What is the purpose of youth sports? Is it for kids to learn how to play a certain sport? To make new friends? To learn to work, learn to lose, learn to win?

Of course not. Today, all to often, youth sports are for the parents that allow their sense of pride to take precedent over activities that used to be about the kids.

If you have ever been to a Little League Baseball park, a basketball tournament, or some other sporting event for kids, you are thinking about the parent that wishes they could warm up with the team. Or Coach Wilson, who is notorious for getting ejected from a couple of games each season. And if you are Coach Wilson and you are reading this post, this is about you. Quit hitting baseballs over the tee ball fence and having a 5 year old chase after them. You are supposed to be teaching them about baseball and making sure that the kids have fun, not trying to break Barry Bonds' home run record.

But Coach Wilson isn't the only one at the ball park at fault. The parents in the bleachers are just as likely to cause a scene and the most unfortunate part of all is that this directly affects the ones that the event is supposed to be about in the first place.

It can certainly be debated that this trend has always been around and has now been amplified due to the existence of social media, but it seems as if there has been a behavioral shift in recent years.

We see videos of youth football camps where adults are encouraging defensive backs to wrestle wide receivers to the ground at the line of scrimmage. They are cheered on for this in practice and wonder why they are being penalized for it in games.

We see public figures such as Clay Travis openly bragging about being thrown out of his son's U11 baseball game for berating an umpire.

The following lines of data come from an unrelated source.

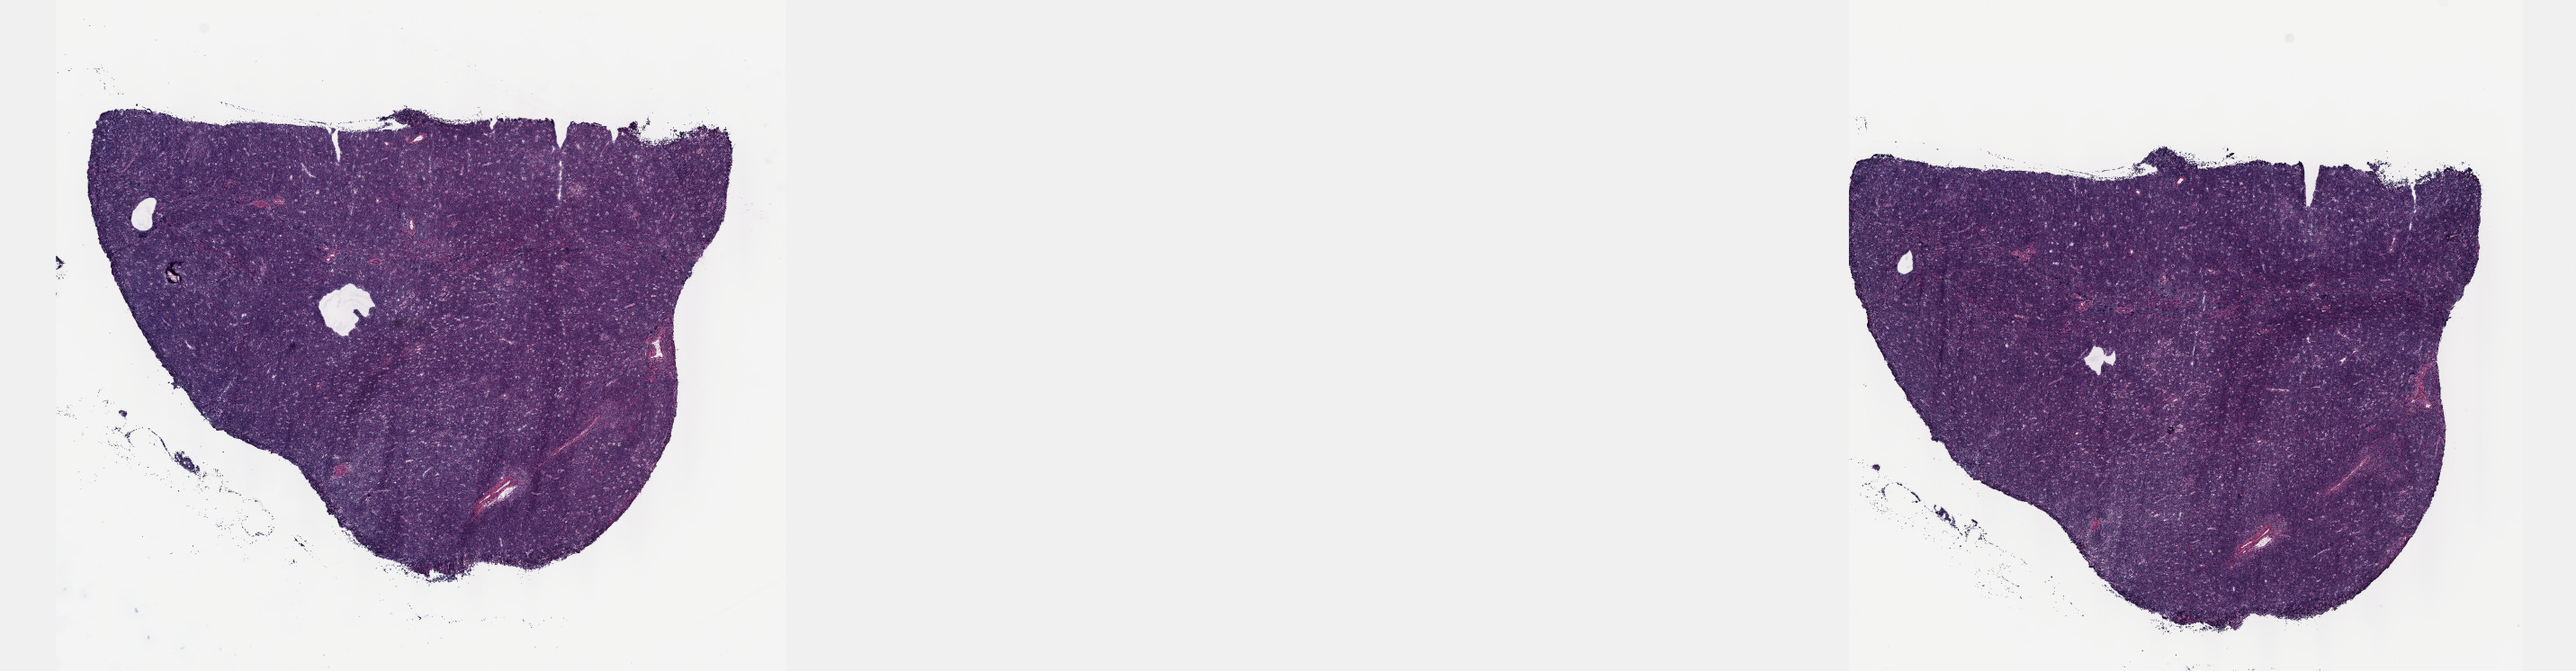
Hematoxylin and eosin (H&E) stained whole-slide image — whole scanned area (about 23.1 x 6.0 mm) shown as a low-resolution overview, frozen section from the top of the tissue portion, primary tumour sample from the thymus. Female, age 71 years at initial diagnosis. Pathologist review of this section (percent, as recorded): tumour cells 99%, tumour nuclei 99%, normal cells 0%, stromal cells 1%, necrosis 0%. Inflammatory infiltration, as recorded: lymphocyte infiltration 0%, monocyte infiltration 0%, neutrophil infiltration 0%.
- diagnosis: Thymoma, type B2, NOS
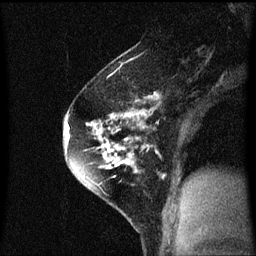
Breast MRI (dynamic contrast-enhanced), one sagittal slice. Position 39 of 60 along the scan axis. Dynamic contrast-enhanced series, image 2 of 3 at this slice position (ordered by acquisition). 1.5 T. TE 4.2 ms, TR 8.4 ms. 2 mm slice thickness. 256 × 256 image matrix. Female patient, age 60 years.
Outlined on this slice (semi-automatically segmented with operator editing):
- analysis volume of interest (the breast-tissue region the enhancement analysis was run in; not a lesion): bounding box (x1, y1, x2, y2) in pixels: (64, 70, 147, 195)
- tumour enhancement mask (voxels above the 70 % enhancement threshold inside the analysis volume of interest): (66, 108, 147, 187)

We are past the good ol' days when fathers in New Balance sneakers would tell the umpire to "Call it both ways."

We watch NBA games where you are hard pressed to find a possession that a player isn't complaining about the whistle being blown or a call being missed, and you see it translating to most youth basketball games.

Now let me be clear, I have heckled my fair share of referees in my day. I want to disclose that before we go any further. I'm sure that my criticisms were always warranted, but I like to think that I have grown as a person since I was 12 years old.

Nowadays, I find it refreshing to see a kid miss a shot and not throw a tantrum about a missed foul call. It is nice to see a kid walk back to the pitcher's mound and move onto the next batter after a missed third strike on a full count. And to those kids, I applaud you for being more mature than some of the adults in attendance.

Let's think about this from the perspective of an official. You have driven an hour away from home to umpire a little league baseball game. It is 95 degrees and in the first inning, there have been 7 walks. This is not an ideal situation, but it is what you signed up for when you took the job as an umpire.

What you did not sign up for is far worse. You did not sign up to have a row of Karen's in the bleachers that are telling you how to do your job. You didn't sign up for Coach Wilson to kick dirt on home plate while telling you that you are better off working in the concession stand. You did not sign up for the cocky 8 year old that happens to be the coach's kid, Skylar Wilson, to knock over the water cooler after you called them out at home plate. No wonder why every sports league is in need of referees.

The fact of the matter is that almost all of the kids playing youth sports are not going pro. 70% of kids quit youth sports by the age of 13. Of the kids that stick with sports through high school, only a fraction of 1% will ever have the chance of reaching the professional level.

According to a poll from 2015, 26% of the parents of high school athletes believe that their child has the potential to become a professional athlete. I don't care what Journey says, there comes a time when reality sets in and momma Karen has to stop believing.

So with that in mind, can we let the kids "Play Ball" and have fun? Youth sports are not about the adults and their egos. They are about teaching kids about teamwork, sportsmanship, and that hard work can result in great success. They create memories that will outlive their youth sports careers and will take away valuable lessons that will shape them as young adults. That is the purpose of youth sports.